A continuación, se inclinó y besó a su Friedrich bajo el paraguas. Era una falta de decoro, pero lo hubiese hecho aunque la bandada de gorriones que había sobre el seto hubiesen sido personas, puesto que ya había ido demasiado lejos y lo único que la preocupaba era su felicidad. Y esta llegó de un modo muy sencillo, pues, en un momento decisivo en sus vidas, Jo dio la espalda a la noche, a la tormenta y a la soledad, fue hacía la luz, la calidez y la paz del hogar donde los esperaban con un alegre «Bienvenidos a casa», dejó entrar al amor y cerró la puerta tras de sí.

47
LA COSECHA

D
urante el primer año, Jo y su profesor trabajaron, esperaron y se amaron; se reunieron en contadas ocasiones y se escribieron cartas tan voluminosas que, a decir de Laurie, provocaron un alza en el precio del papel. El segundo año tuvo un inicio más triste porque la perspectiva no parecía mejorar y, además, la tía March murió repentinamente. Cuando la pena empezaba a menguar —porque, a pesar de su afilada lengua, querían a la anciana—, descubrieron un motivo de celebración: Jo había heredado la casa de Plumfield, lo que prometía tocia clase de perspectivas halagüeñas.

—Es una propiedad vieja, pero conseguirás una buena suma por ella, porque imagino que querrás venderla, ¿no? —preguntó Laurie cuando, semanas después, se reunieron todos para comentar el asunto.

—No, no pienso hacerlo —contestó Jo, decidida, mientras acariciaba al gordo perro de la tía March, que había adoptado por respeto a la memoria de su antigua ama.

—¿No pretenderás vivir allí?

—Pues sí.

—Querida, es una casa enorme y necesitarás dinero para mantenerla en buen estado. Solo el jardín y el huerto requieren del trabajo de dos o tres hombres, y me parece que ese no es el fuerte de Bhaer, ¿me equivoco?

—Si se lo pido, hará lo que pueda por aprender.

—¿Y qué esperas, vivir de lo que cultivéis? Puede que suene idílico pero es un trabajo duro y desesperante.
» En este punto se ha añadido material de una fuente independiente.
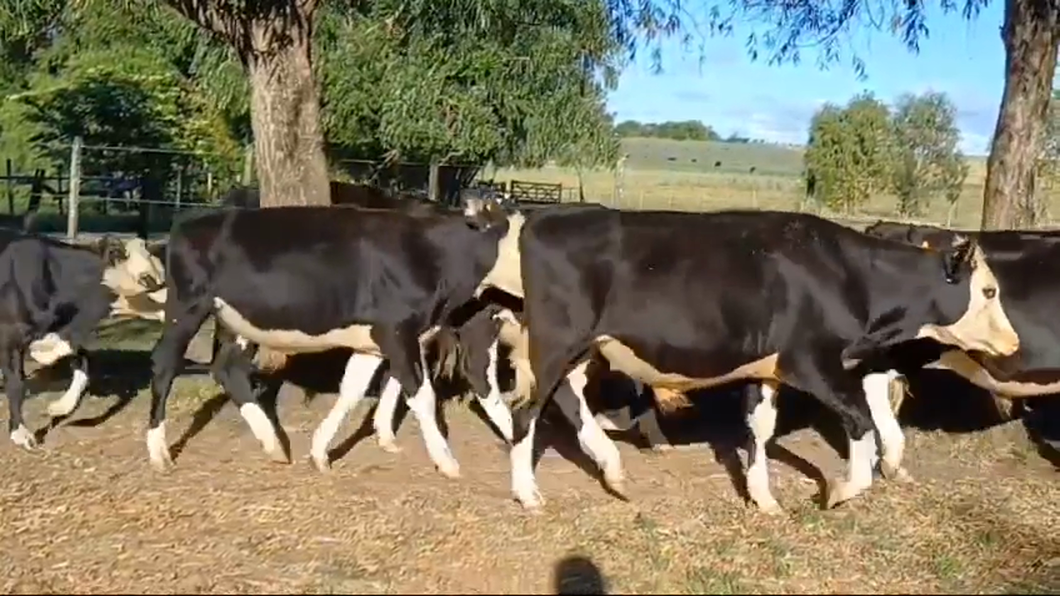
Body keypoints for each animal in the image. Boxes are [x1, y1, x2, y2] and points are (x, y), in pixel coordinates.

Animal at [470, 205, 1017, 511]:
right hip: (557, 340)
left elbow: (759, 429)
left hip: (581, 346)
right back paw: (529, 494)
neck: (846, 275)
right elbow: (861, 425)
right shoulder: (815, 364)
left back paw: (613, 471)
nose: (1013, 343)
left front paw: (764, 499)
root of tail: (539, 216)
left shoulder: (767, 369)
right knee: (526, 412)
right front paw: (838, 493)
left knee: (566, 398)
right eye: (990, 290)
—La cosecha que tendremos será muy provechosa —dijo Jo entre risas.

—Vaya, ¿y puedo saber de qué estupenda cosecha me habla, señora?
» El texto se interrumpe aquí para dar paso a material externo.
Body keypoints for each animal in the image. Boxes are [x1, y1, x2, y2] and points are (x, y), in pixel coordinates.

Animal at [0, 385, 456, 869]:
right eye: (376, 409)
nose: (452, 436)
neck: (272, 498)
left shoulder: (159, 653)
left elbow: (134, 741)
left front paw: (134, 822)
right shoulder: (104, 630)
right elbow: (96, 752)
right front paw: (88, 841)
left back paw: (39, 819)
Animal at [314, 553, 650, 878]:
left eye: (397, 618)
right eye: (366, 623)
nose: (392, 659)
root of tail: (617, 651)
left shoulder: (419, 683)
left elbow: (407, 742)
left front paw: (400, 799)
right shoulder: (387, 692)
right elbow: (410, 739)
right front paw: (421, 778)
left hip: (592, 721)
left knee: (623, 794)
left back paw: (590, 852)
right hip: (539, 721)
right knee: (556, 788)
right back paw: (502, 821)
—¡Niños! Quiero abrir una escuela… una escuela que sea como un hogar en el que aprendan a ser buenos y felices. Yo los cuidaré y Fritz les dará clase.

—¡Qué idea tan estupenda! ¿No os parece que es un plan perfecto para ella? —preguntó Laurie al resto de la familia, que estaba tan sorprendida como él.

—Me gusta —dijo la señora March, rotunda.

—A mí también —convino su esposo, que celebraba la posibilidad de aplicar el método socrático a la educación de los jóvenes.

—Jo tendrá demasiado trabajo —argumentó Meg acariciando la cabeza de su absorbente hijo.

—Ella puede hacerlo y se sentirá feliz. Es una idea espléndida. ¡Cuéntanoslo todo! —exclamó el señor Laurence, que ansiaba echar una mano a la pareja pero sabía que ellos no aceptarían su ayuda.

—Sabía que contaría con su apoyo, señor. Amy también está a favor, lo veo en sus ojos, aunque, prudentemente, prefiere pensarlo bien antes de dar su opinión. Bueno, querida familia —prosiguió Jo, más en serio—, tened en cuenta que no se trata de una idea que se me acabe de ocurrir, sino de un plan largamente elaborado. Antes de conocer a Fritz, ya solía pensar que, cuando me hiciese rica y nadie me necesitase en casa, alquilaría una vivienda grande y acogería a unos cuantos niños abandonados que no tuviesen madre, para cuidarlos y hacerles la vida agradable antes de que fuese demasiado tarde para ellos. He visto a muchos arruinar su vida por no conseguir ayuda en el momento oportuno; me encantaría hacer algo por ellos. Yo sabría ver sus necesidades y comprendería sus problemas. ¡Oh, me gustaría tanto ser como una madre para ellos!